Il cloud privato non è influenzato dalle implicazioni di Safe Harbor e permette l’utilizzo di una vasta gamma di servizi su base cloud, in sostituzione di applicazioni come Box o Dropbox, che probabilmente non dovrebbero essere utilizzate in considerazione delle variazioni riguardanti Safe Harbor.
La politica aziendale “Porta il tuo dispositivo” (BYOD) è una tendenza che rende difficile sia integrare i dispositivi nell’ambito della protezione dei dati, sia mantenere il controllo completo sui dati aziendali. In questo caso può essere molto utile un cloud privato abbinato ad applicazioni come Acronis Access Advanced Access. I dipendenti possono utilizzare in modo sicuro qualsiasi dispositivo per accedere, sincronizzare e condividere file con altri dipendenti, clienti, partner e fornitori. Le sorgenti di dati supportate includono file server, NAS, SharePoint e sistemi CMIS compatibili come Alfresco o EMC Documentum.
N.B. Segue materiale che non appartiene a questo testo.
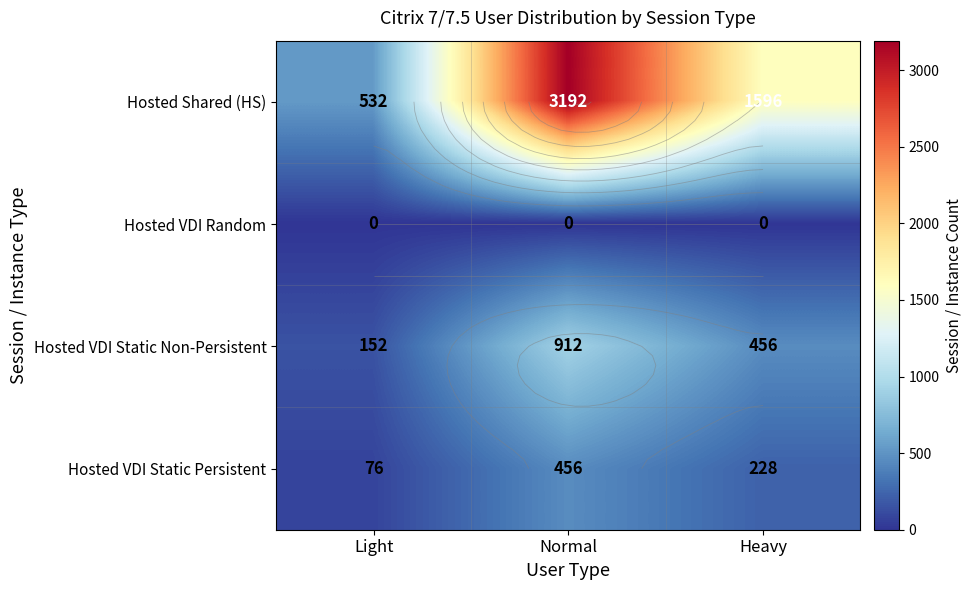

The Hosted Shared (HS) series shows 3192 at Normal. True or false?

True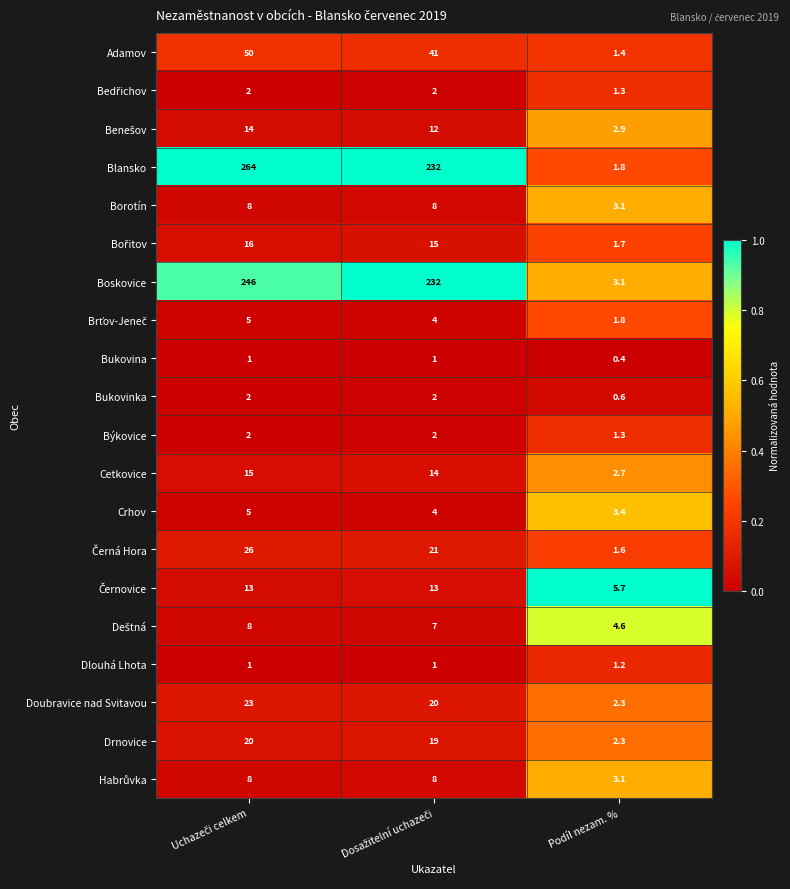

Which series has the largest range (max minus min)?

Blansko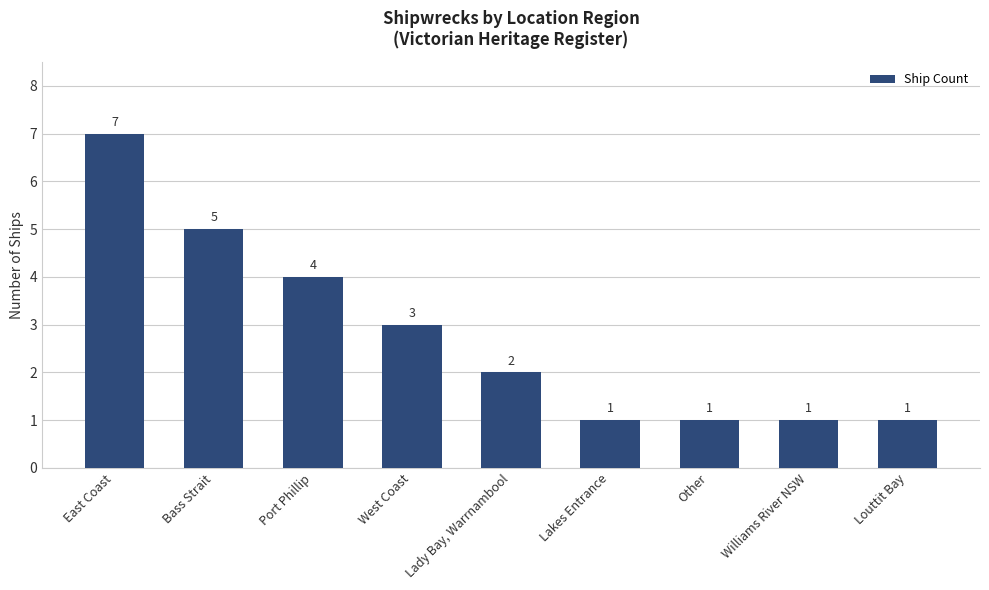

What is the minimum value shown in the chart?

1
I responsabili IT possono così determinare con precisione quali dispositivi e utenti abbiano accesso a determinati dati e se sia loro rilasciato il permesso di condividere i dati o consentire l’accesso ad altri. Inoltre, è possibile integrare il software di Data Loss Prevention (per impedire la perdita di dati) e quello a protezione del flusso di lavoro.
In conclusione: la priorità assoluta deve essere la sicurezza dei dati nel cloud
Si può trarre un’importante conclusione dalla debacle di Safe Harbor. A prescindere se un’azienda scelga una soluzione di cloud pubblico o privato, nel fare la sua scelta, l’utente finale dovrebbe assicurarsi la collaborazione di fornitori collaudati e affidabili che sfruttino centri dati locali e si impegnino nel garantire la sicurezza nel cloud.